You were talking about how “buildings repeat / broken objects.”

I finished reading up to that poem before heading to work. The next morning, I noticed that there was already some water damage to the upper right-hand corner of pages 19–32. This damage occurs mostly to the poem “Synth.” I made a note of this. Then I left the room to get a cup of coffee.

It’s always a danger to leave the room in the morning. Anything can break my concentration. I managed to read a little further, but then my twenty-one-month-old daughter started banging on the door of my office screaming “Song, song, song!” She recently discovered that I keep my guitar hidden away in the closet of my study. She likes to strum it with a plectrum while I hold the chords down for her. That ended my concentration for the morning.

The last line I read was “poetrys / not a / job / its a set / of dentures.”

“A Young Girl Recalls Meeting Erich von Stroheim” made me think of Theatre 80 on St.
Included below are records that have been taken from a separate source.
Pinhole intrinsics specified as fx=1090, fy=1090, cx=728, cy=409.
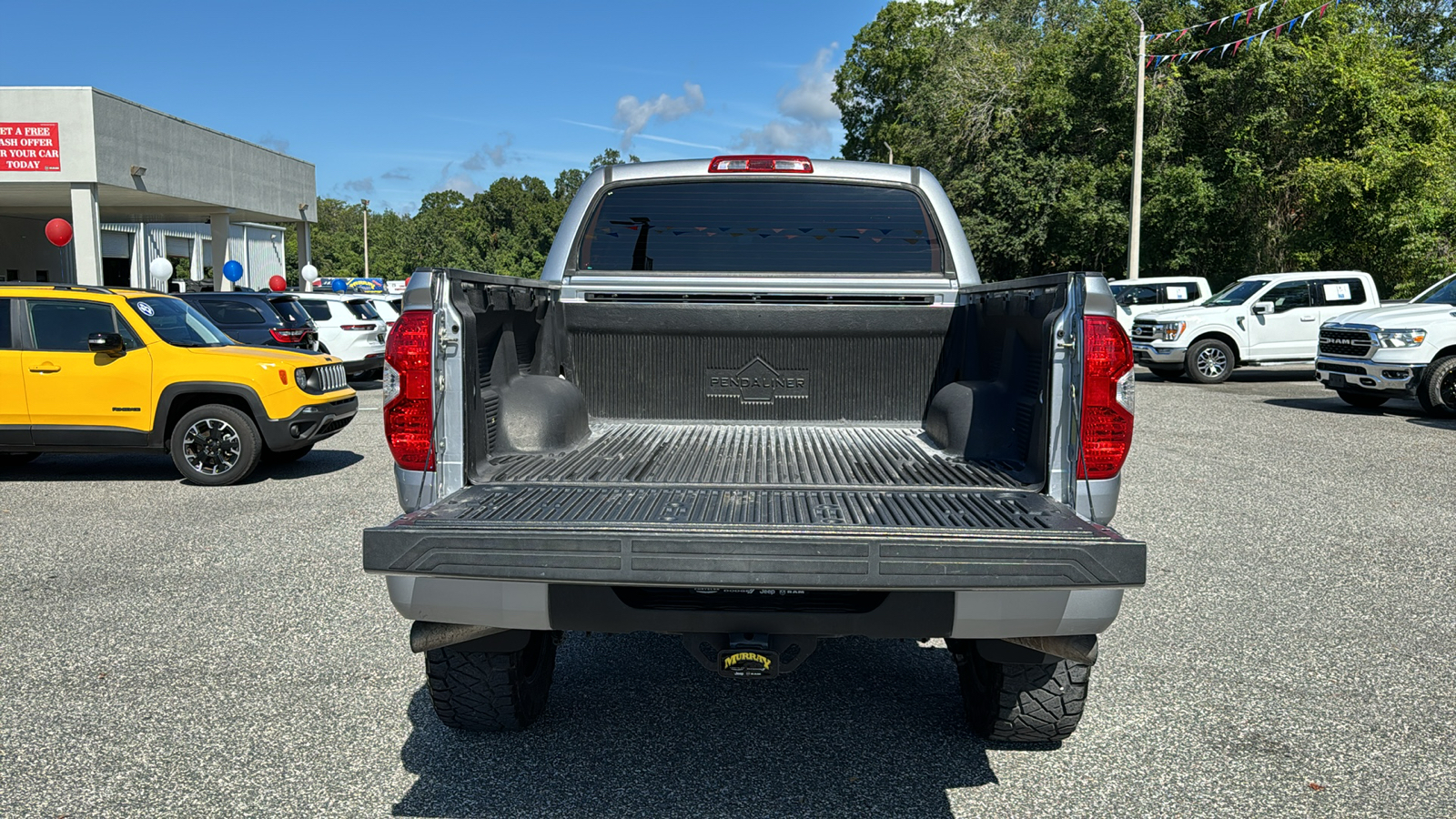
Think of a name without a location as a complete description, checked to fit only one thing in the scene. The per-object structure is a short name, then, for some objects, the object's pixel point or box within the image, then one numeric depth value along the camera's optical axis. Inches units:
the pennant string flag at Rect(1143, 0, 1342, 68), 990.4
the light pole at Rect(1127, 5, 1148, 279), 1033.5
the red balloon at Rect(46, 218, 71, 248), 1010.1
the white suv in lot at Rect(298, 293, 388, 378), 690.2
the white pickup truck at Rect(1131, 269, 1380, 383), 752.3
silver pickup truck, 107.6
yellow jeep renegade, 368.2
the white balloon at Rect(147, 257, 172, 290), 1397.6
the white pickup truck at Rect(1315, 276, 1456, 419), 525.0
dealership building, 1011.3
Mark’s Place in New York. Most of what I know about film came from attending films there in the early nineties. The theater was run by an older couple, Florence and Howard Otway. I used to talk to Florence at the ticket window. Howard was not well at the time and eventually died. This was the end of the theater. The last film they showed was “Sunset Boulevard.” I also remembered the image of the cracked desert floor near the end of Stroheim’s Greed.
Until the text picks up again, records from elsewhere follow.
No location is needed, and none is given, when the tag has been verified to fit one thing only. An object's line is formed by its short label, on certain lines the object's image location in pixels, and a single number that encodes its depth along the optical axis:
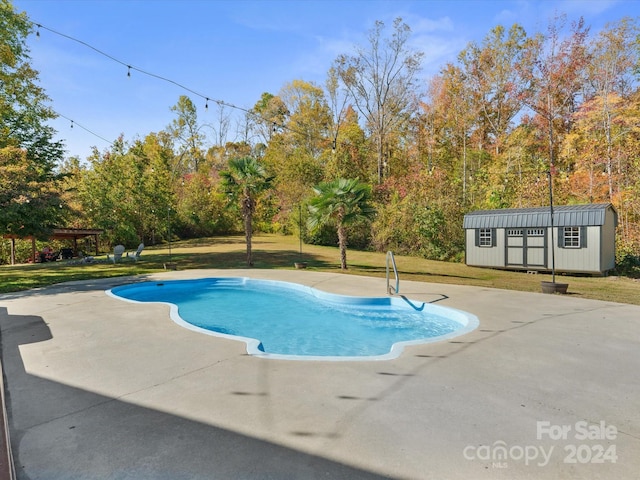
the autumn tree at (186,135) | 34.88
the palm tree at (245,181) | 12.83
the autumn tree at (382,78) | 24.58
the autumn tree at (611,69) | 16.09
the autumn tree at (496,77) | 23.00
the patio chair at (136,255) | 15.67
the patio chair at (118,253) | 15.07
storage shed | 11.18
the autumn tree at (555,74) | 19.73
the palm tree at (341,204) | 11.65
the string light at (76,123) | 14.02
In the midst of all of this, the Voting Rights Act was gutted, and DOMA was declared unconstitutional. This happened just before I read the poem “Ordinary History America.”

It’s funny how information sometimes begins to accumulate. The more focused you become on a subject, the more you notice its presence everywhere. This same week you published a response to Kenny Goldsmith’s “Printing the Internet” exhibition. I probably would not have noticed the essay online had I not been reading your book. 

I read the long last poem on 6/28/13. Given its one-word-per-line structure, I thought it would be a quick read, but it took me quite a while to get through it. One-word lines remind me of a bass drum pounding over and over and over. Boom boom boom boom!

The thumping became knocking, and I realized my daughter was again banging on the door of my study. I let her stand there for another minute while I read the last lines of the book, “puke / poem / keep / sake,” then I opened the door. “Song! Song! Song! Song!” she screamed.

So I took out my guitar and sang “Lost Highway” by Hank Williams.